##### Data #####

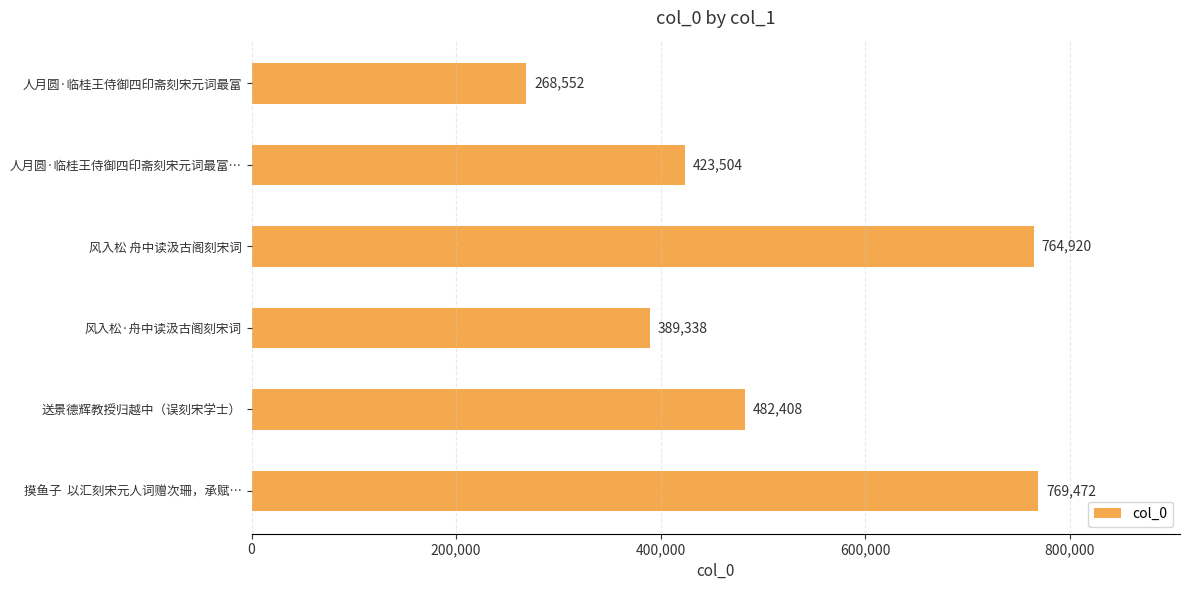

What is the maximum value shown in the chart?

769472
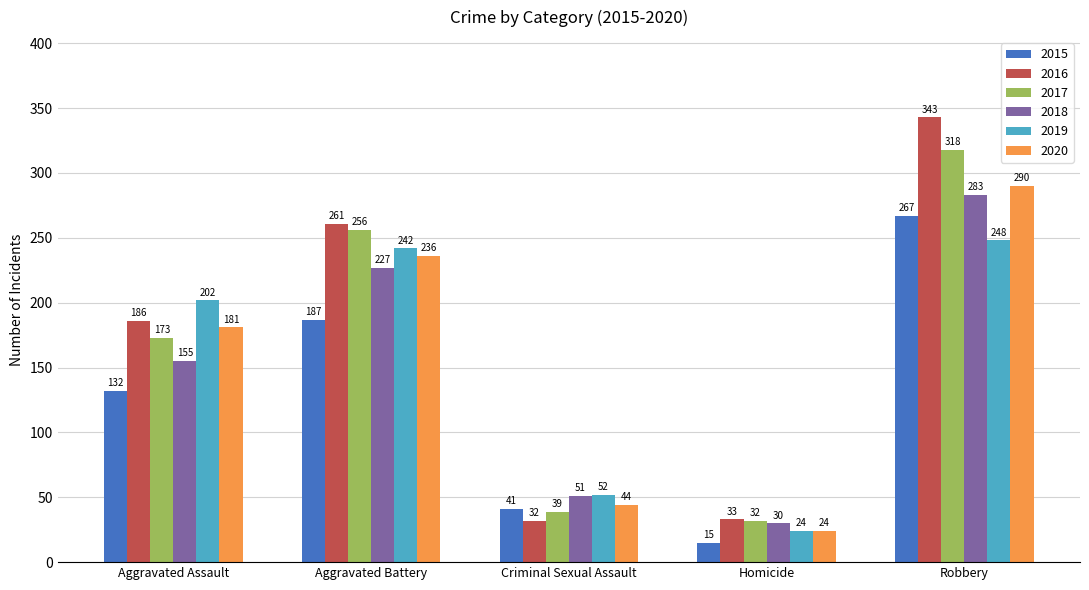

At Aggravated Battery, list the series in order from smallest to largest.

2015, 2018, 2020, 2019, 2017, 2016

#####
##### Data #####

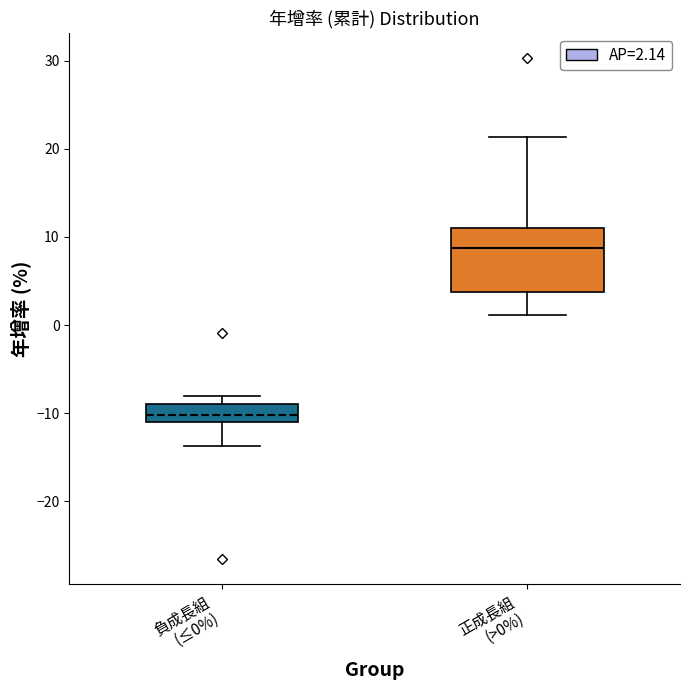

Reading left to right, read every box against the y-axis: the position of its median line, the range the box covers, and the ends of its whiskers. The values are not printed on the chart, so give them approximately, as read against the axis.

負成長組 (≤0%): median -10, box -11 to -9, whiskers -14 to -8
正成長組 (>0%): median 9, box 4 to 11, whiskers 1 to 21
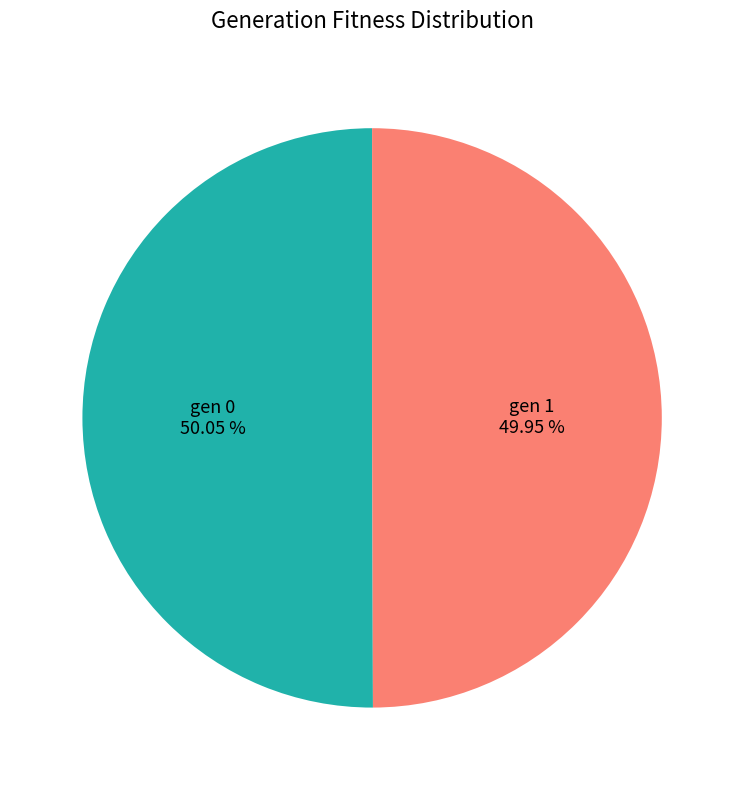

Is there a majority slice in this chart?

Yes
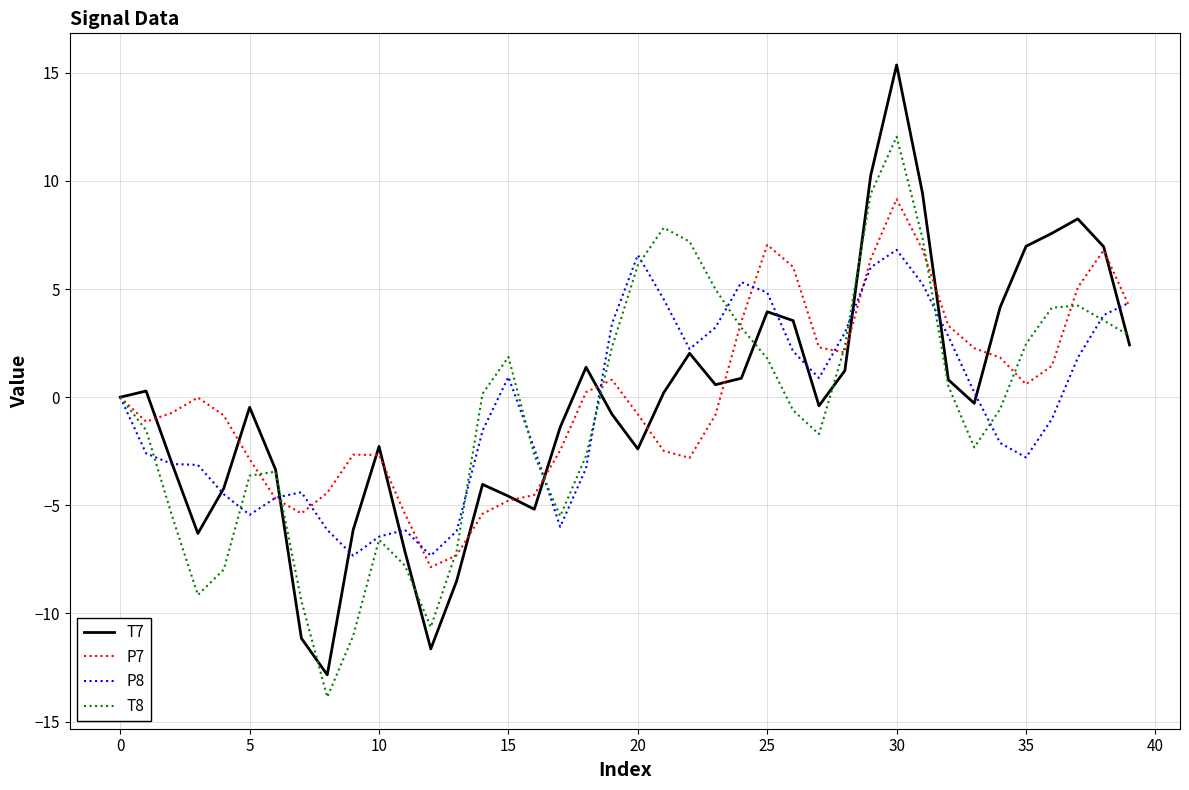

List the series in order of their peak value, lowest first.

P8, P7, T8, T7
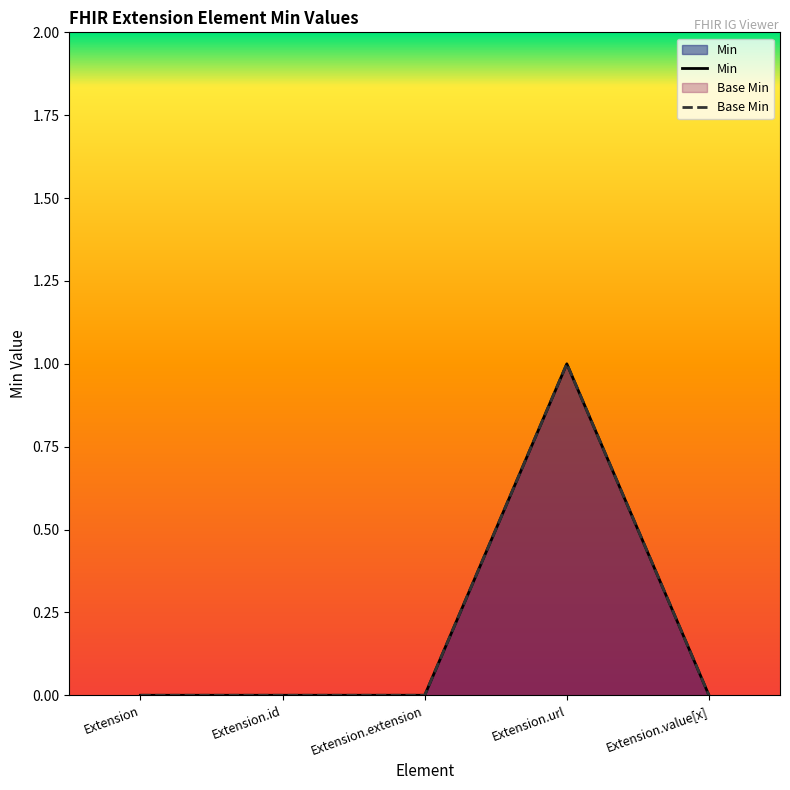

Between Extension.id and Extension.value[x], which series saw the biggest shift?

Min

#####
##### Data #####

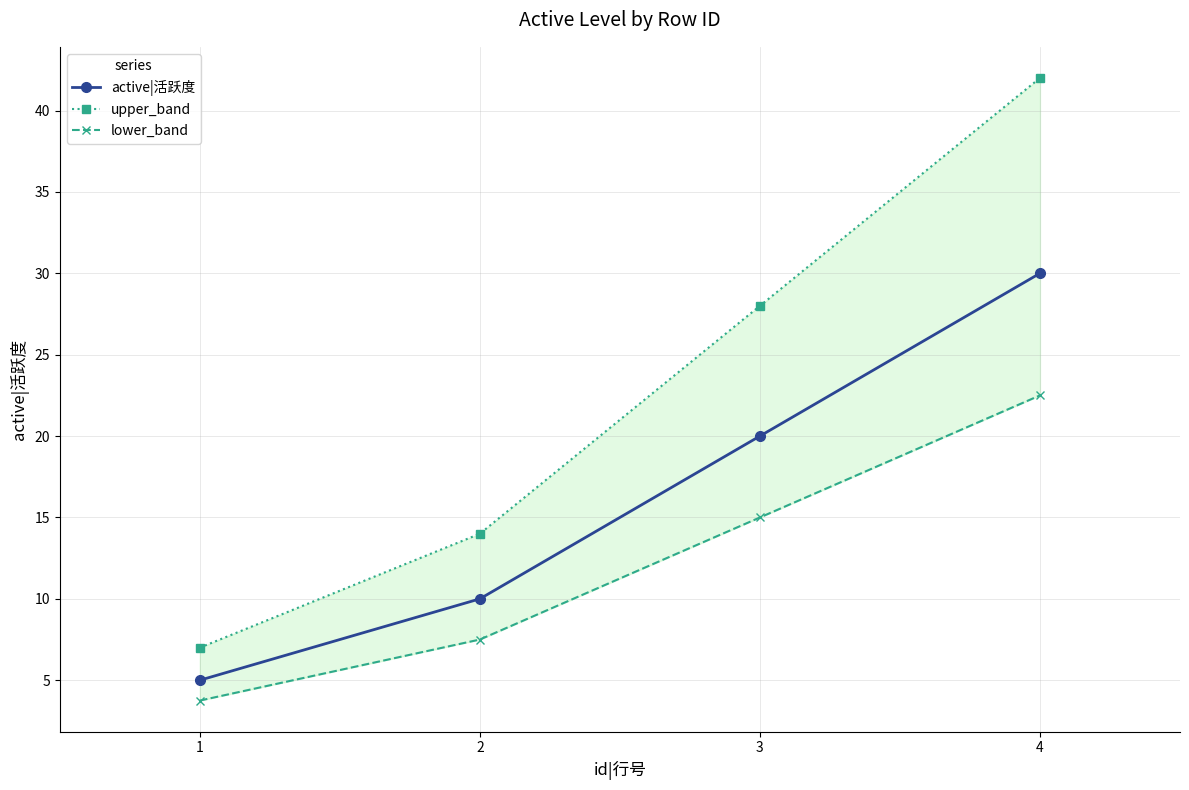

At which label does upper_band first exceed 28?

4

#####

* _Exercise_: Rewrite the lines above, from the line with "負成長組 (≤0%): median" to the line with "Between Extension.id and", as a numbered list, skipping blank lines and leaving out the pictures.

* _Output of the exercise_:
1. 負成長組 (≤0%): median -10, box -11 to -9, whiskers -14 to -8
2. 正成長組 (>0%): median 9, box 4 to 11, whiskers 1 to 21
3. Is there a majority slice in this chart?
4. Yes
5. List the series in order of their peak value, lowest first.
6. P8, P7, T8, T7
7. Between Extension.id and Extension.value[x], which series saw the biggest shift?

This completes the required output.